Là où le bat blesse, c’est la communication et le marketing (0,5 sur 3) en interne. « Le niveau n’est pas aussi uniforme qu’en matière de cybersécurité ou de gestion. Les DSI savent que c’est un sujet important, mais ils le considèrent comme le dernier sujet d’investissement, face à la gestion des infrastructures et de la cybersécurité », relate Adrien Raque.

« C’est presque un paradoxe », avance Didier Dechoux. « S’il y a bien une direction qui est en communication avec tout le reste de l’entreprise, c’est la DSI. Elle vient équiper la totalité des autres départements, quelle que soit la nature de l’outil. Dans un même temps, elle n’arrive pas à faire passer le bon niveau de communication, y compris à l’intérieur de la DSI ».

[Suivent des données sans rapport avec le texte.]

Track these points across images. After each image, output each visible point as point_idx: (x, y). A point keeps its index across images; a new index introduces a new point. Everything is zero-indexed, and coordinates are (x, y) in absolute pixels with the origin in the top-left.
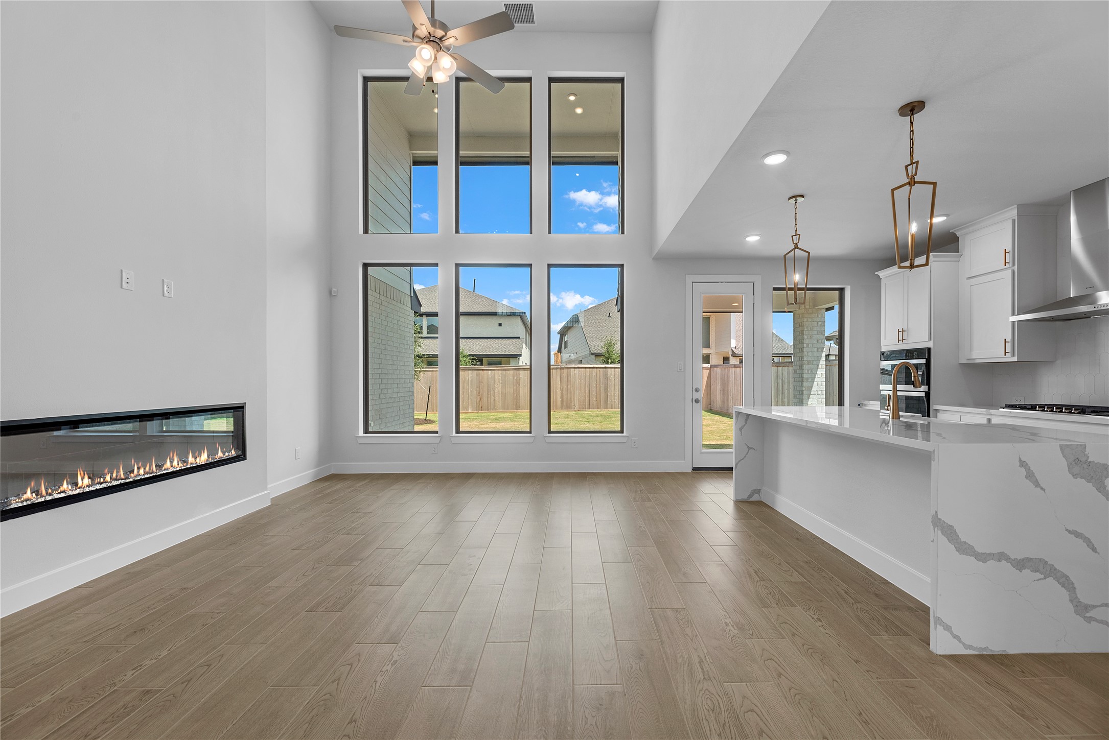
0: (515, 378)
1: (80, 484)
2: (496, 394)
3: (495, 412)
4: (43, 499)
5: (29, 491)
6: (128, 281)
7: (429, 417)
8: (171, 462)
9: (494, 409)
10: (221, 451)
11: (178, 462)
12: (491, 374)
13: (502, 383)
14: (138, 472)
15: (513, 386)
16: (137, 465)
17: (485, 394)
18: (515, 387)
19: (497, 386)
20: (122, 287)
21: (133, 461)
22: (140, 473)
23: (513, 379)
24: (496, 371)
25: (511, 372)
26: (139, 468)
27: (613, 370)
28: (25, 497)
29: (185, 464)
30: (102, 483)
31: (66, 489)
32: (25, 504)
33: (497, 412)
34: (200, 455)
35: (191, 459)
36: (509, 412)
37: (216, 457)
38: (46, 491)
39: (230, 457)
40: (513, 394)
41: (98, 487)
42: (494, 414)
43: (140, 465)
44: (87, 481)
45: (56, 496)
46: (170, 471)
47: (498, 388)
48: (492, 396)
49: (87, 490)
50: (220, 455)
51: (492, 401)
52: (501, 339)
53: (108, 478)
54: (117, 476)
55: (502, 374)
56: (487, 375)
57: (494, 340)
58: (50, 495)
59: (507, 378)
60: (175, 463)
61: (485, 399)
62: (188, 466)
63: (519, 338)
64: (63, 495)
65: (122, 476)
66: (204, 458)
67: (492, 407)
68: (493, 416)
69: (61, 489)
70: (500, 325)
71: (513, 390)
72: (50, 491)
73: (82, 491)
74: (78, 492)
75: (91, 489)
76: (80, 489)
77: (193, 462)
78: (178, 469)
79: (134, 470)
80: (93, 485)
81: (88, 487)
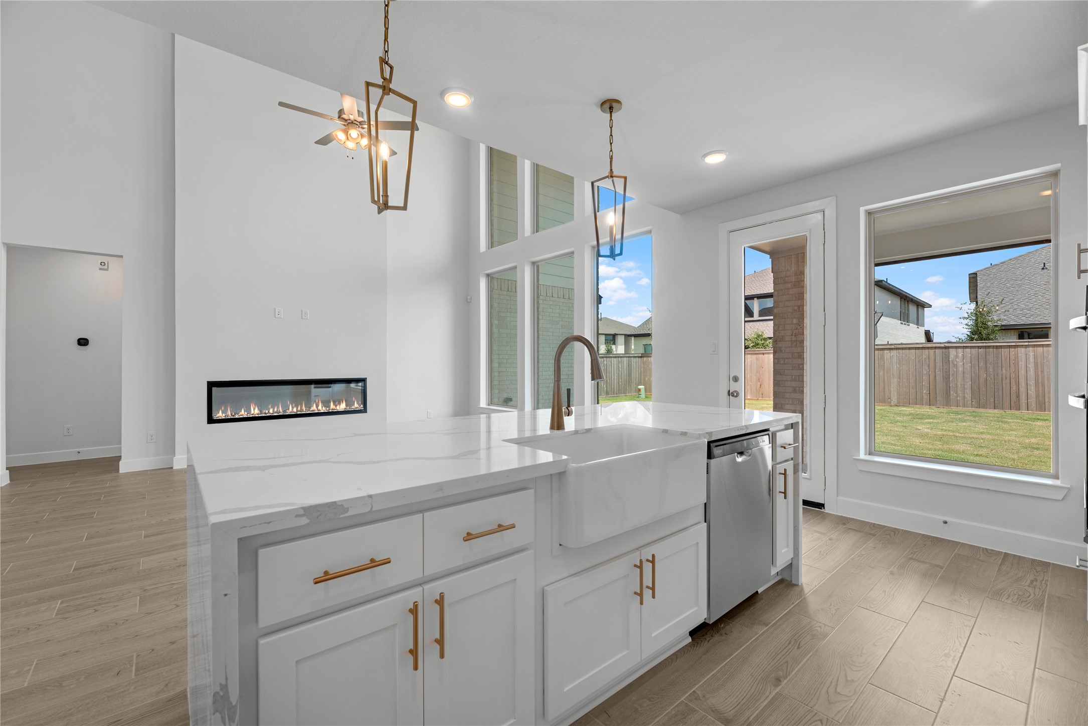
1: (252, 412)
4: (230, 417)
5: (220, 412)
6: (279, 313)
8: (317, 406)
10: (357, 403)
11: (322, 407)
16: (292, 405)
20: (275, 317)
21: (288, 403)
22: (292, 410)
26: (293, 408)
27: (960, 350)
29: (328, 409)
30: (267, 413)
31: (243, 413)
32: (241, 417)
34: (340, 404)
35: (332, 406)
37: (350, 408)
38: (231, 413)
39: (358, 409)
41: (264, 415)
43: (294, 405)
44: (257, 411)
45: (237, 417)
46: (316, 412)
49: (257, 416)
50: (352, 407)
53: (271, 411)
54: (277, 410)
58: (233, 416)
60: (320, 407)
62: (330, 411)
65: (281, 411)
66: (343, 406)
69: (241, 413)
72: (233, 414)
73: (254, 416)
74: (251, 416)
75: (260, 415)
76: (252, 414)
77: (334, 407)
78: (322, 411)
79: (289, 409)
80: (261, 413)
81: (257, 414)
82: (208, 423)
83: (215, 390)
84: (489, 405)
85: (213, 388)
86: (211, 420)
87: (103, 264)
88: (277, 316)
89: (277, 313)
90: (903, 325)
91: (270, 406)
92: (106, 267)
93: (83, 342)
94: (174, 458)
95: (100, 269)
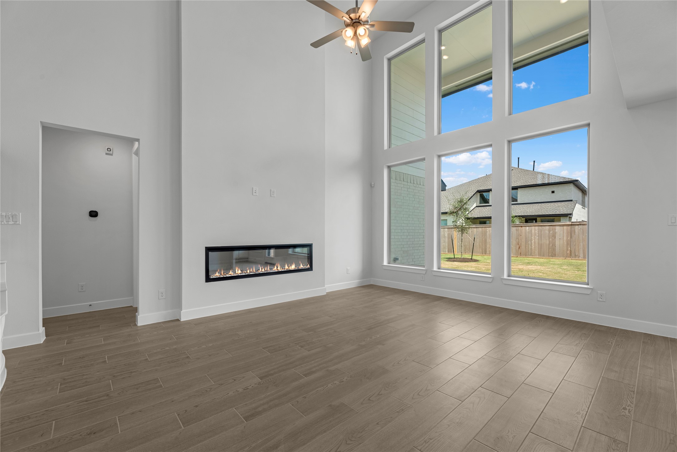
0: (551, 232)
1: (237, 272)
2: (533, 244)
3: (532, 258)
4: (223, 276)
6: (255, 192)
7: (474, 257)
8: (277, 267)
9: (531, 255)
12: (529, 229)
13: (538, 236)
14: (262, 270)
15: (549, 238)
16: (261, 267)
17: (523, 244)
18: (551, 239)
19: (534, 239)
20: (253, 195)
23: (549, 233)
24: (533, 228)
25: (548, 227)
26: (262, 269)
28: (216, 275)
29: (283, 269)
30: (246, 273)
31: (231, 273)
33: (534, 258)
34: (291, 266)
35: (286, 267)
36: (545, 259)
37: (300, 267)
38: (224, 273)
39: (307, 268)
40: (549, 244)
41: (244, 274)
42: (530, 259)
43: (262, 267)
44: (240, 272)
45: (228, 275)
46: (276, 271)
47: (535, 240)
48: (530, 246)
49: (240, 275)
50: (301, 266)
51: (529, 249)
52: (553, 203)
53: (248, 271)
54: (252, 271)
55: (538, 229)
56: (525, 230)
57: (547, 203)
58: (225, 275)
59: (543, 232)
60: (279, 268)
61: (523, 247)
62: (285, 270)
63: (572, 201)
64: (230, 276)
65: (255, 271)
66: (293, 267)
67: (529, 253)
68: (529, 260)
69: (230, 273)
70: (553, 192)
71: (549, 241)
73: (238, 275)
74: (236, 275)
75: (241, 275)
76: (237, 274)
77: (288, 268)
78: (280, 271)
79: (259, 269)
80: (242, 273)
81: (240, 274)
82: (206, 282)
83: (211, 254)
84: (389, 264)
85: (209, 252)
86: (208, 279)
87: (109, 150)
88: (254, 194)
89: (254, 191)
90: (583, 209)
91: (248, 268)
92: (111, 152)
93: (93, 214)
94: (182, 311)
95: (107, 154)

Selon le directeur des systèmes d’information de Loxam, il faut profiter des points réguliers avec le comité de direction « pour faire passer les messages en capitalisant sur les succès : ce qui a été livré, ce qui a été réparé rapidement ». « Avoir une structure PMO bien organisée peut aider dans cette communication, c’est un vrai vecteur afin de favoriser les communications internes à la DSI et externes », ajoute-t-il.

Un retour aux « bases » ?

Il faut dire que les responsables IT interrogés arboreraient « des positions archétypales », selon Adrien Raque.

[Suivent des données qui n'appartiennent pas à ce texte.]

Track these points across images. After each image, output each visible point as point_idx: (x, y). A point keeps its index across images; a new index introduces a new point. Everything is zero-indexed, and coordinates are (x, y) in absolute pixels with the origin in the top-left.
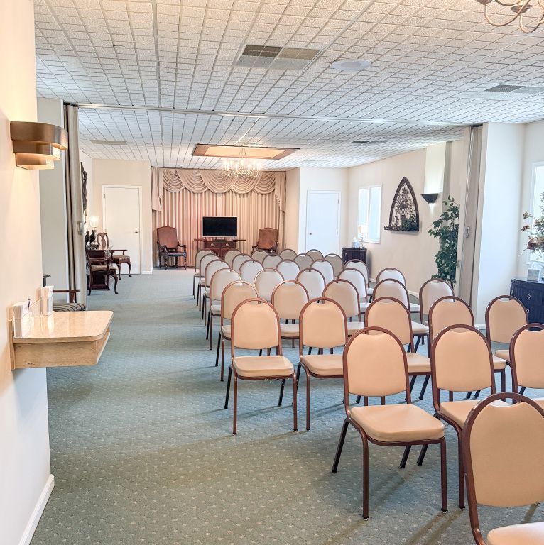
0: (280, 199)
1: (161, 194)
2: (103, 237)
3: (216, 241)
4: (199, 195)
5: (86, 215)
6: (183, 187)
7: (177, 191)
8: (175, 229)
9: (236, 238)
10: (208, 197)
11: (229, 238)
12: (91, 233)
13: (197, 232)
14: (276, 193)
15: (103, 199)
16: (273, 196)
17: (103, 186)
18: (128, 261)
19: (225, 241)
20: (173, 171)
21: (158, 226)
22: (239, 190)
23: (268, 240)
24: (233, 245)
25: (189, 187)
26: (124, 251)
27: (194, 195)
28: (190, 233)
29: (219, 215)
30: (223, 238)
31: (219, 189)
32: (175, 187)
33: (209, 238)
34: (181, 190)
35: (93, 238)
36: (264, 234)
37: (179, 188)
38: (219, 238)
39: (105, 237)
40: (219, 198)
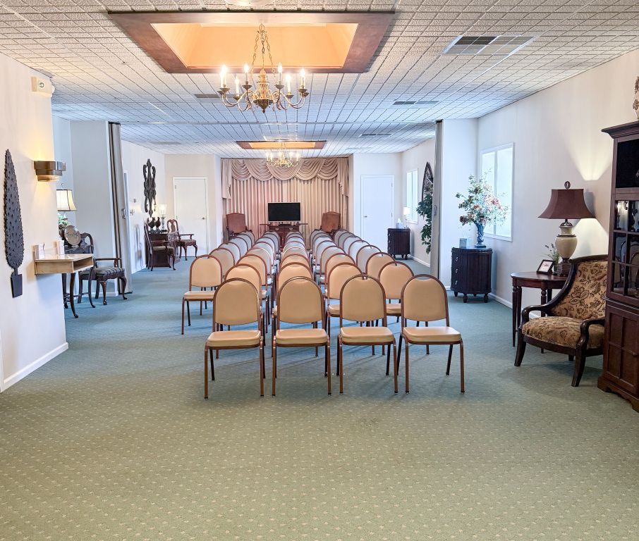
0: (342, 184)
1: (230, 183)
2: (172, 223)
3: (282, 225)
4: (266, 183)
5: (155, 204)
6: (250, 176)
7: (245, 180)
8: (244, 215)
9: (300, 222)
10: (273, 184)
11: (293, 223)
12: (157, 219)
13: (264, 218)
14: (338, 178)
15: (174, 190)
16: (336, 180)
17: (174, 178)
18: (194, 244)
19: (289, 225)
20: (241, 161)
21: (228, 213)
22: (303, 176)
23: (331, 223)
24: (296, 228)
25: (255, 175)
26: (191, 235)
27: (261, 183)
28: (257, 217)
29: (285, 201)
30: (289, 222)
31: (284, 177)
32: (243, 176)
33: (274, 223)
34: (248, 178)
35: (158, 224)
36: (327, 218)
37: (246, 177)
38: (285, 222)
39: (175, 223)
40: (285, 185)
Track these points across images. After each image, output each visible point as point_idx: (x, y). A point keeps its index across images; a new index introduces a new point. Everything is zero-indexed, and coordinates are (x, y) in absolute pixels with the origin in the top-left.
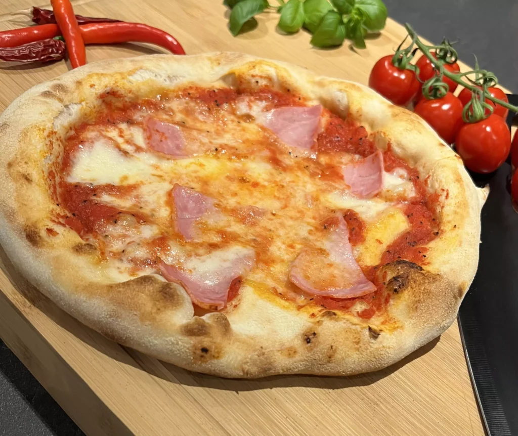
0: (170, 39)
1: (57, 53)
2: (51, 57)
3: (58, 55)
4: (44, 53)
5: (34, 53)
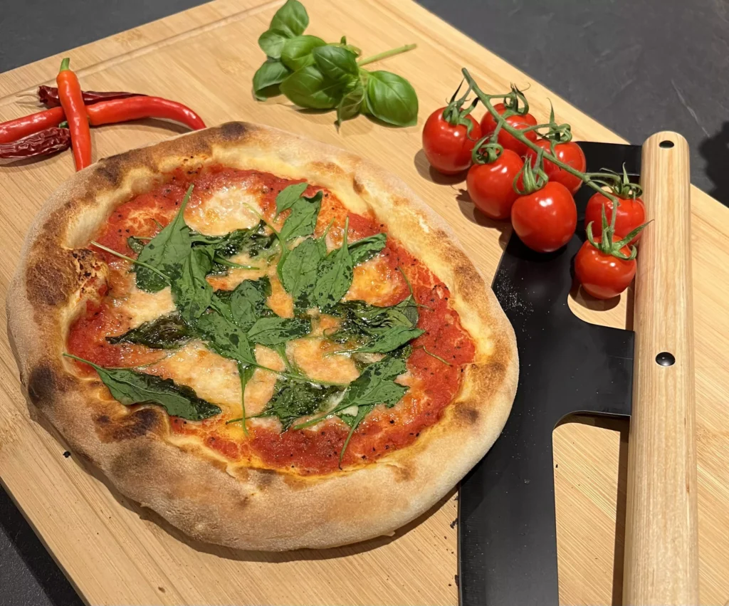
0: (187, 112)
1: (61, 143)
2: (54, 149)
3: (61, 145)
4: (45, 146)
5: (33, 147)
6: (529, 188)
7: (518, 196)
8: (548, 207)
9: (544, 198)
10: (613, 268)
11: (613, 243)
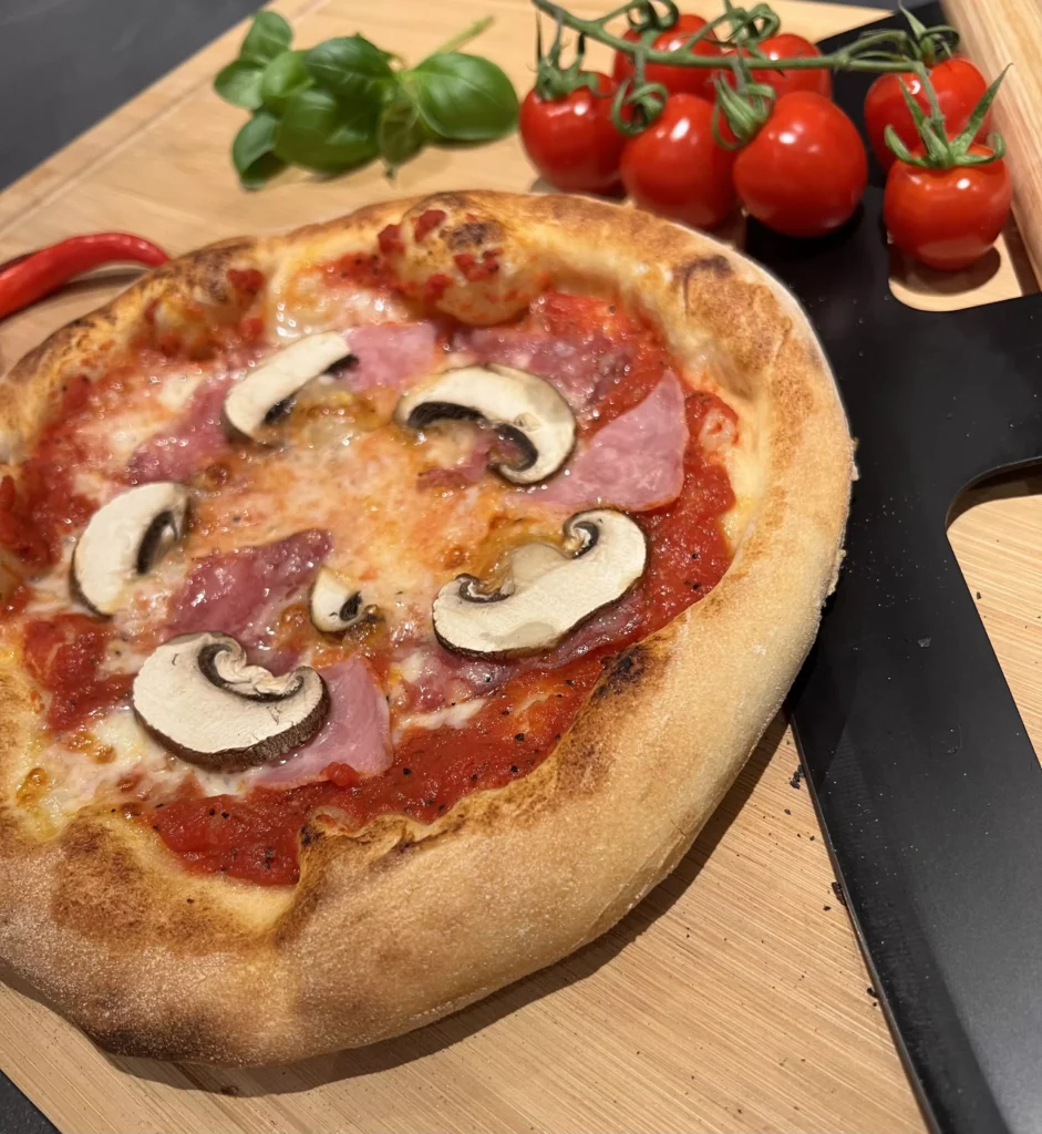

« Aujourd’hui, le travail du DSI est évalué à l'aune d'une chose à la fois très simple et très sophistiquée : le smartphone ».
Didier DechouxDSI, Loxam

Le cabinet iQo identifie quatre types de parcours qui peuvent se croiser. Certains DSI mettent les données au centre de leur activité, tandis que d’autres prônent une approche technologique consistant à fournir les capacités dont les métiers pourraient se saisir. Une petite portion d’entre eux soulignent l’importance de cas d’usage emblématiques, comme le développement de jumeaux numérique ou de parcours clients enrichis. Une dernière part des DSI, plus grande, se retrouvent dans l’approche « Back to basics » consistant à assurer la stabilité des environnements opérationnels.

« Aujourd’hui, le travail du DSI est évalué à l’aune d’une chose à la fois très simple et très sophistiquée : le smartphone », souligne Didier Dechoux. « Quand cela ne fonctionne pas, les métiers ne comprennent pas, car leur smartphone fonctionne à peu près tout le temps ».

Le fait de « garantir un système d’information robuste, pérenne, stable » doit permettre au DSI d’acquérir la légitimité nécessaire à l’activation d’un (ou des autres) parcours, suivant le secteur d’activité et les priorités de l’entreprise, juge Didier Dechoux.